### Input material
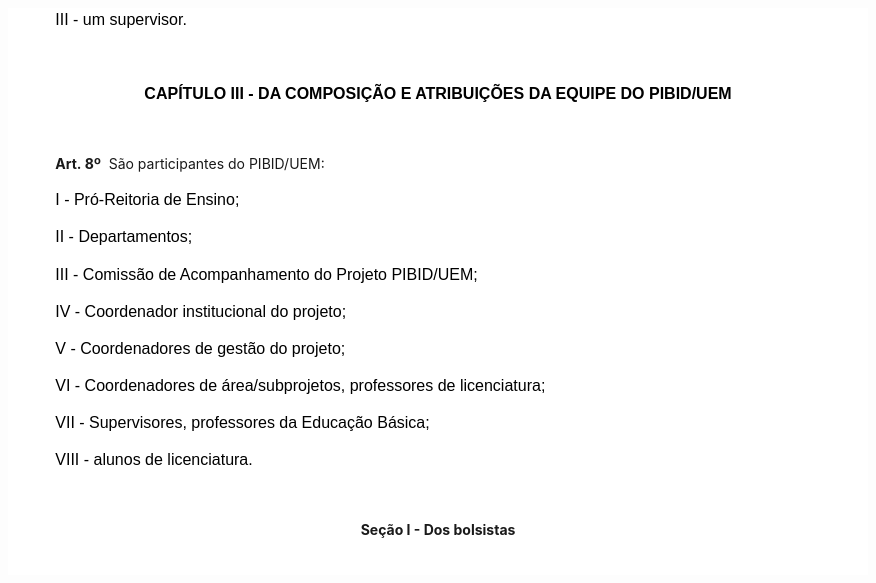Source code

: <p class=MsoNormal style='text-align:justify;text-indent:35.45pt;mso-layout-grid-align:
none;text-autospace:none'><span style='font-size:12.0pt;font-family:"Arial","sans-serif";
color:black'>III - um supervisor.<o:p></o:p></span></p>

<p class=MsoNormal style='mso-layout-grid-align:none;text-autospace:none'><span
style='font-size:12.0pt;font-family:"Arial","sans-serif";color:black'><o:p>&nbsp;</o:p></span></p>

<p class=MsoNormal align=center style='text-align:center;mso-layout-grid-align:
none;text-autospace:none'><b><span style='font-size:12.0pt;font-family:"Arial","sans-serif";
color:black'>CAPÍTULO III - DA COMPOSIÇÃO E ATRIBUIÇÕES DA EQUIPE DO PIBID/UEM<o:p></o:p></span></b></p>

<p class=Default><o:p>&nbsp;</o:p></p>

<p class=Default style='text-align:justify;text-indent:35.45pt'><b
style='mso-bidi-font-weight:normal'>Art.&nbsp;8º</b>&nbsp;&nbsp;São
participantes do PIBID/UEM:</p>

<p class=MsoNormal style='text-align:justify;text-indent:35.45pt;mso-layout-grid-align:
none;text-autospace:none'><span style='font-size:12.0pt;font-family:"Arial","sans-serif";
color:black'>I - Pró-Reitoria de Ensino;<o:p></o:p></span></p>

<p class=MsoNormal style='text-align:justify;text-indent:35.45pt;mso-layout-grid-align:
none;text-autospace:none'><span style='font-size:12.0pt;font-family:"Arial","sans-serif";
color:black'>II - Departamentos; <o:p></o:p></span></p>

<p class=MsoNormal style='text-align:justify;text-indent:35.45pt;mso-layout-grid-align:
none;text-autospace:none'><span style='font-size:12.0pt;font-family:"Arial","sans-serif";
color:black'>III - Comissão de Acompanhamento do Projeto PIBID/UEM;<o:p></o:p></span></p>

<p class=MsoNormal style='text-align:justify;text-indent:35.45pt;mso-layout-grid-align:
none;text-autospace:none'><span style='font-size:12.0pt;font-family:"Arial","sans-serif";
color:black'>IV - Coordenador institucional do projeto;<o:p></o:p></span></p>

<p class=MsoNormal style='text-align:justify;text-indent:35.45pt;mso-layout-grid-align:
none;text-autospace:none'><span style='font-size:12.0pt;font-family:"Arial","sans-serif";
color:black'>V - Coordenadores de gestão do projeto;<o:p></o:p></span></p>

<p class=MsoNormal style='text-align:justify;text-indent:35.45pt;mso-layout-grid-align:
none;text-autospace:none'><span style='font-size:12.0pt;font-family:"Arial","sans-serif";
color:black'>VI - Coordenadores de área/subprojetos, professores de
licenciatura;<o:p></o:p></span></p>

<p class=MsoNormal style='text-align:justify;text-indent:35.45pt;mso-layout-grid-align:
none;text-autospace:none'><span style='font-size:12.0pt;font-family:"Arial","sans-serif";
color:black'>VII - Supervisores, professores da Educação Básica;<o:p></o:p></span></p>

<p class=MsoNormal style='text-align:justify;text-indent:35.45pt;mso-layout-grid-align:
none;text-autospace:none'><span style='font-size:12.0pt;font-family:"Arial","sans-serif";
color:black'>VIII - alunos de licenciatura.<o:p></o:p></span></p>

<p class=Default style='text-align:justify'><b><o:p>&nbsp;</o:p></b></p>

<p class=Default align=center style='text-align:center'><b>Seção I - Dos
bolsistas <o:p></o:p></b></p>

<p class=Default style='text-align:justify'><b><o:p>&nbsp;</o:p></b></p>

### Exercise goal
Can you copy every line above verbatim, leaving out the pictures?

### Reply
Source code

: <p class=MsoNormal style='text-align:justify;text-indent:35.45pt;mso-layout-grid-align:
none;text-autospace:none'><span style='font-size:12.0pt;font-family:"Arial","sans-serif";
color:black'>III - um supervisor.<o:p></o:p></span></p>

<p class=MsoNormal style='mso-layout-grid-align:none;text-autospace:none'><span
style='font-size:12.0pt;font-family:"Arial","sans-serif";color:black'><o:p>&nbsp;</o:p></span></p>

<p class=MsoNormal align=center style='text-align:center;mso-layout-grid-align:
none;text-autospace:none'><b><span style='font-size:12.0pt;font-family:"Arial","sans-serif";
color:black'>CAPÍTULO III - DA COMPOSIÇÃO E ATRIBUIÇÕES DA EQUIPE DO PIBID/UEM<o:p></o:p></span></b></p>

<p class=Default><o:p>&nbsp;</o:p></p>

<p class=Default style='text-align:justify;text-indent:35.45pt'><b
style='mso-bidi-font-weight:normal'>Art.&nbsp;8º</b>&nbsp;&nbsp;São
participantes do PIBID/UEM:</p>

<p class=MsoNormal style='text-align:justify;text-indent:35.45pt;mso-layout-grid-align:
none;text-autospace:none'><span style='font-size:12.0pt;font-family:"Arial","sans-serif";
color:black'>I - Pró-Reitoria de Ensino;<o:p></o:p></span></p>

<p class=MsoNormal style='text-align:justify;text-indent:35.45pt;mso-layout-grid-align:
none;text-autospace:none'><span style='font-size:12.0pt;font-family:"Arial","sans-serif";
color:black'>II - Departamentos; <o:p></o:p></span></p>

<p class=MsoNormal style='text-align:justify;text-indent:35.45pt;mso-layout-grid-align:
none;text-autospace:none'><span style='font-size:12.0pt;font-family:"Arial","sans-serif";
color:black'>III - Comissão de Acompanhamento do Projeto PIBID/UEM;<o:p></o:p></span></p>

<p class=MsoNormal style='text-align:justify;text-indent:35.45pt;mso-layout-grid-align:
none;text-autospace:none'><span style='font-size:12.0pt;font-family:"Arial","sans-serif";
color:black'>IV - Coordenador institucional do projeto;<o:p></o:p></span></p>

<p class=MsoNormal style='text-align:justify;text-indent:35.45pt;mso-layout-grid-align:
none;text-autospace:none'><span style='font-size:12.0pt;font-family:"Arial","sans-serif";
color:black'>V - Coordenadores de gestão do projeto;<o:p></o:p></span></p>

<p class=MsoNormal style='text-align:justify;text-indent:35.45pt;mso-layout-grid-align:
none;text-autospace:none'><span style='font-size:12.0pt;font-family:"Arial","sans-serif";
color:black'>VI - Coordenadores de área/subprojetos, professores de
licenciatura;<o:p></o:p></span></p>

<p class=MsoNormal style='text-align:justify;text-indent:35.45pt;mso-layout-grid-align:
none;text-autospace:none'><span style='font-size:12.0pt;font-family:"Arial","sans-serif";
color:black'>VII - Supervisores, professores da Educação Básica;<o:p></o:p></span></p>

<p class=MsoNormal style='text-align:justify;text-indent:35.45pt;mso-layout-grid-align:
none;text-autospace:none'><span style='font-size:12.0pt;font-family:"Arial","sans-serif";
color:black'>VIII - alunos de licenciatura.<o:p></o:p></span></p>

<p class=Default style='text-align:justify'><b><o:p>&nbsp;</o:p></b></p>

<p class=Default align=center style='text-align:center'><b>Seção I - Dos
bolsistas <o:p></o:p></b></p>

<p class=Default style='text-align:justify'><b><o:p>&nbsp;</o:p></b></p>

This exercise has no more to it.